• _Task item_
Each entry below is to be copied out exactly and in full.

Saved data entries
%%

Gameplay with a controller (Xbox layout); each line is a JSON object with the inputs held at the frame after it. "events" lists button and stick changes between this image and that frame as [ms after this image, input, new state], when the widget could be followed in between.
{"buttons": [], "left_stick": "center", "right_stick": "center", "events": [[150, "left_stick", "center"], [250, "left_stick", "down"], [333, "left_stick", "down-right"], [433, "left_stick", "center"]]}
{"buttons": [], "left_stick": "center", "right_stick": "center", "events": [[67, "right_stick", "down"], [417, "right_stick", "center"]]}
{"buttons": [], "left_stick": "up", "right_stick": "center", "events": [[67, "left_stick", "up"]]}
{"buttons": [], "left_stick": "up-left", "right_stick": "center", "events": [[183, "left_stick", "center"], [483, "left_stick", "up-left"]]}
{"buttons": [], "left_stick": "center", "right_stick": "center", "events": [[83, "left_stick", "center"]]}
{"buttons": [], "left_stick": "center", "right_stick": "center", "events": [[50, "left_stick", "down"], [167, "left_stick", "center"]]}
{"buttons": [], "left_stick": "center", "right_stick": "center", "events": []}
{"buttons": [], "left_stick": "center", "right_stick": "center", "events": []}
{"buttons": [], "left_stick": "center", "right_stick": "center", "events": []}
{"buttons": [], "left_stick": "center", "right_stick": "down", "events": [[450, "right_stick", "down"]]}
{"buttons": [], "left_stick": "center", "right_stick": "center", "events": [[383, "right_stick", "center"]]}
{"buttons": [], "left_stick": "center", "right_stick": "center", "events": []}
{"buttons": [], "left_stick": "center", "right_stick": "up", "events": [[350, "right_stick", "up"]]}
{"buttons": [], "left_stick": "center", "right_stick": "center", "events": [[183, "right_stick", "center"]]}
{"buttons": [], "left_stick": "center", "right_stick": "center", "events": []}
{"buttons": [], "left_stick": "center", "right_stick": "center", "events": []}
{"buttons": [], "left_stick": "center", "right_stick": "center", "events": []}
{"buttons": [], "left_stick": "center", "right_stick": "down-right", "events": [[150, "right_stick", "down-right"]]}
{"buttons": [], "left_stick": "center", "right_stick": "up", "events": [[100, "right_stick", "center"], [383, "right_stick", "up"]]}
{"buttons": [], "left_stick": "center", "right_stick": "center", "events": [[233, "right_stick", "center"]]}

%%

• _Task response_
Gameplay with a controller (Xbox layout); each line is a JSON object with the inputs held at the frame after it. "events" lists button and stick changes between this image and that frame as [ms after this image, input, new state], when the widget could be followed in between.
{"buttons": [], "left_stick": "center", "right_stick": "center", "events": [[150, "left_stick", "center"], [250, "left_stick", "down"], [333, "left_stick", "down-right"], [433, "left_stick", "center"]]}
{"buttons": [], "left_stick": "center", "right_stick": "center", "events": [[67, "right_stick", "down"], [417, "right_stick", "center"]]}
{"buttons": [], "left_stick": "up", "right_stick": "center", "events": [[67, "left_stick", "up"]]}
{"buttons": [], "left_stick": "up-left", "right_stick": "center", "events": [[183, "left_stick", "center"], [483, "left_stick", "up-left"]]}
{"buttons": [], "left_stick": "center", "right_stick": "center", "events": [[83, "left_stick", "center"]]}
{"buttons": [], "left_stick": "center", "right_stick": "center", "events": [[50, "left_stick", "down"], [167, "left_stick", "center"]]}
{"buttons": [], "left_stick": "center", "right_stick": "center", "events": []}
{"buttons": [], "left_stick": "center", "right_stick": "center", "events": []}
{"buttons": [], "left_stick": "center", "right_stick": "center", "events": []}
{"buttons": [], "left_stick": "center", "right_stick": "down", "events": [[450, "right_stick", "down"]]}
{"buttons": [], "left_stick": "center", "right_stick": "center", "events": [[383, "right_stick", "center"]]}
{"buttons": [], "left_stick": "center", "right_stick": "center", "events": []}
{"buttons": [], "left_stick": "center", "right_stick": "up", "events": [[350, "right_stick", "up"]]}
{"buttons": [], "left_stick": "center", "right_stick": "center", "events": [[183, "right_stick", "center"]]}
{"buttons": [], "left_stick": "center", "right_stick": "center", "events": []}
{"buttons": [], "left_stick": "center", "right_stick": "center", "events": []}
{"buttons": [], "left_stick": "center", "right_stick": "center", "events": []}
{"buttons": [], "left_stick": "center", "right_stick": "down-right", "events": [[150, "right_stick", "down-right"]]}
{"buttons": [], "left_stick": "center", "right_stick": "up", "events": [[100, "right_stick", "center"], [383, "right_stick", "up"]]}
{"buttons": [], "left_stick": "center", "right_stick": "center", "events": [[233, "right_stick", "center"]]}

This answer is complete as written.